WHAT YOU ARE ASKED TO DO:
Print all of the records below again without a single difference.

DATASET:
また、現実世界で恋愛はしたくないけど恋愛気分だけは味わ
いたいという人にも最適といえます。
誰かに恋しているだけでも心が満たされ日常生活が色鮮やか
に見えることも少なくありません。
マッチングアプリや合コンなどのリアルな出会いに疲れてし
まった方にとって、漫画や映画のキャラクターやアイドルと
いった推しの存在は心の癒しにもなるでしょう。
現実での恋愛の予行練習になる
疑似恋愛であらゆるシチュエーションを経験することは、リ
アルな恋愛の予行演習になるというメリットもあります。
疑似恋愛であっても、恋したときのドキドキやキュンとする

ANSWER AREA:
また、現実世界で恋愛はしたくないけど恋愛気分だけは味わ
いたいという人にも最適といえます。
誰かに恋しているだけでも心が満たされ日常生活が色鮮やか
に見えることも少なくありません。
マッチングアプリや合コンなどのリアルな出会いに疲れてし
まった方にとって、漫画や映画のキャラクターやアイドルと
いった推しの存在は心の癒しにもなるでしょう。
現実での恋愛の予行練習になる
疑似恋愛であらゆるシチュエーションを経験することは、リ
アルな恋愛の予行演習になるというメリットもあります。
疑似恋愛であっても、恋したときのドキドキやキュンとする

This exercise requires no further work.